Andrew Adonis’s recent comments on a mansion tax, reported in today’s FT, have attracted much attention this morning. The Labour peer and shadow infrastructure minister told an IPPR/Policy Network event: “The single policy that Labour has which is most unpopular – that every time I meet anybody who is at all well off I get it in the neck with clockwork regularity – is the mansion tax.”
The Tories, who have long opposed the policy (“our donors will never put up with it,” said David Cameron) have pounced on his words as evidence of a Labour split. Grant Shapps said: “Lord Adonis is right. Labour’s demand for a new tax on the family home would be economic vandalism. It would hurt poorer pensioners the most.
“It would also be the thin end of the wedge. It would quickly become a tax on ordinary homes, hitting families in their pay-packets each month. It would clobber renters too, as the costs would simply be passed on to them.”

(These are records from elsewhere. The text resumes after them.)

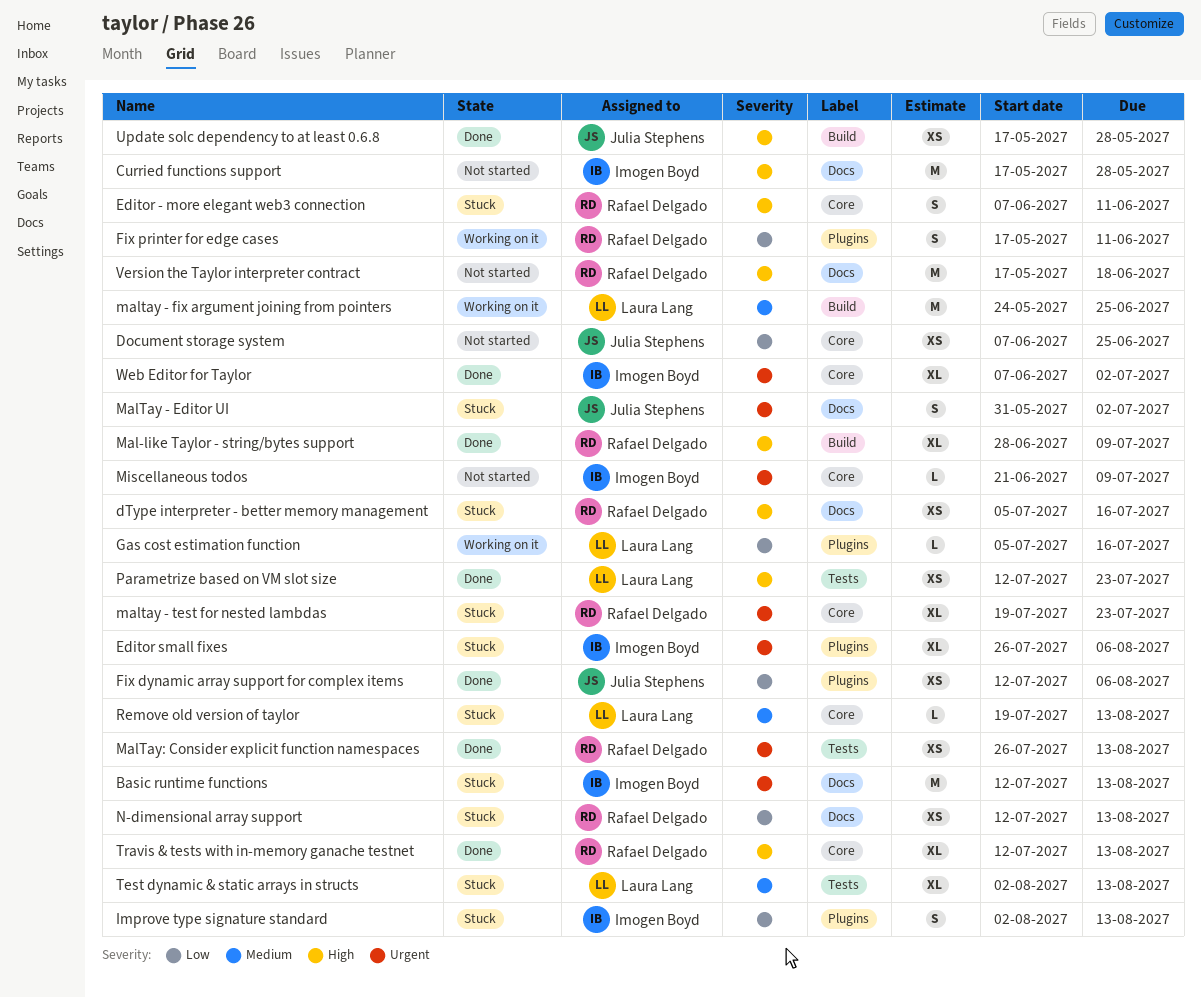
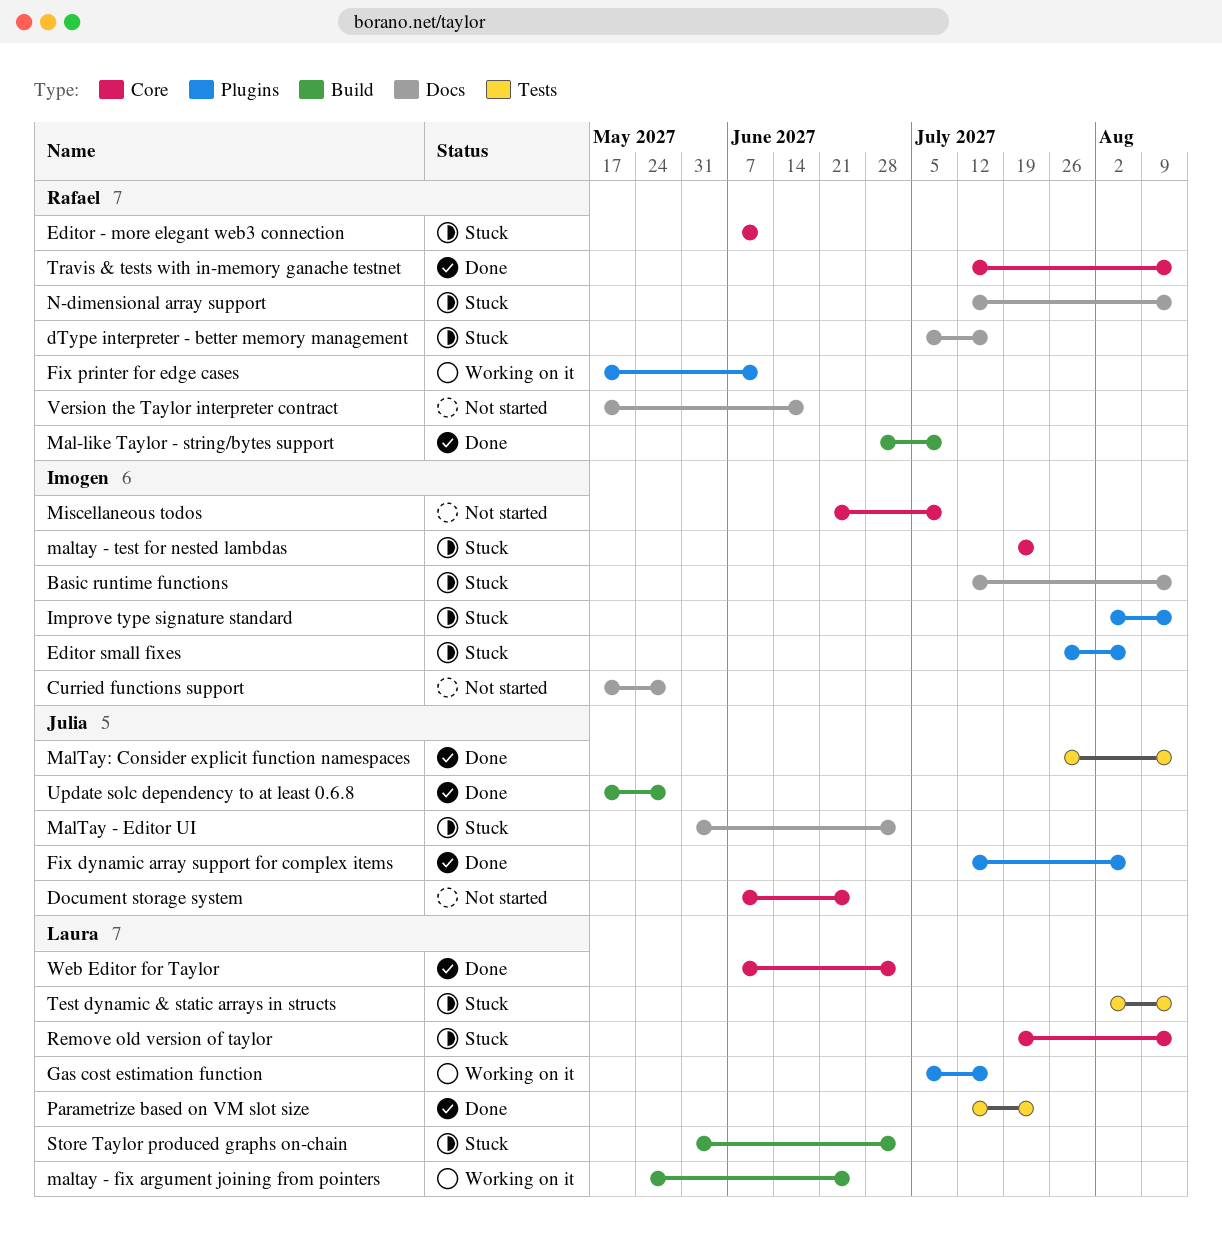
maltay - test for nested lambdas, owner: Rafael Delgado -> Imogen Boyd
MalTay: Consider explicit function namespaces, owner: Rafael Delgado -> Julia Stephens
Store Taylor produced graphs on-chain: none -> present
Web Editor for Taylor, owner: Imogen Boyd -> Laura Lang

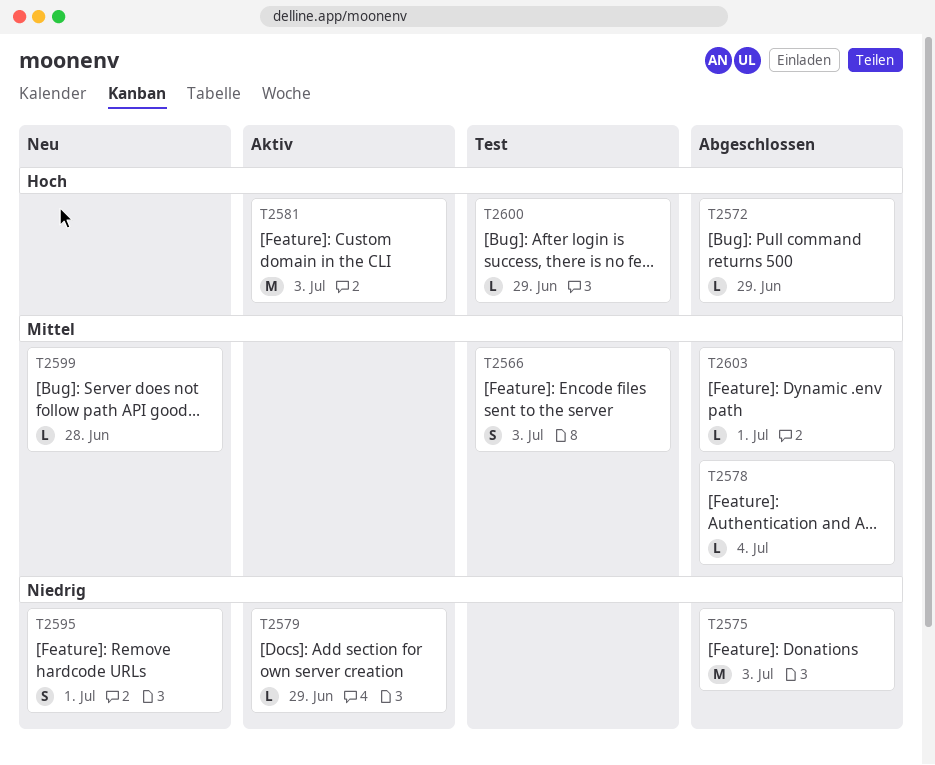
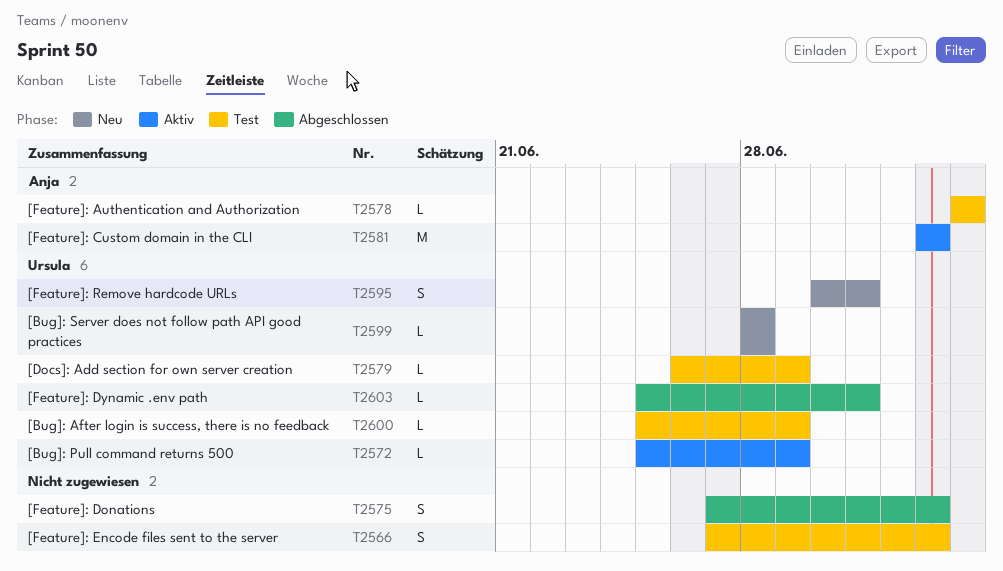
T2572, status: Abgeschlossen -> Aktiv
T2575, estimate: M -> S
T2578, status: Abgeschlossen -> Test
T2579, status: Aktiv -> Test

But when I spoke to Adonis, who has just begun his week-long tour of London’s bus routes (riding 50 in total), he was keen to rebut Shapps’s claims. He told me:
I support the mansion tax, it’s socially just. The very well off don’t support it, as I said, but that’s not a surprise since they’d pay it.
Adonis also emphasised, however, that it was important that the policy, which would take the form of a 1 per cent levy on property values above £2m, was introduced “in a fair way”, “particularly in respect of existing homeowners whose houses have appreciated dramatically in value.”
Several of Labour’s potential London mayoral candidates, of whom Adonis is one, have recently come out against the policy. Diane Abbott and David Lammy both criticised it as “a tax on London”, while Tessa Jowell said she favoured higher council tax bands instead. But Adonis made it clear that he won’t be joining them. As he noted, “I was the only person at the Progress event [on London after Boris Johnson] to support it.”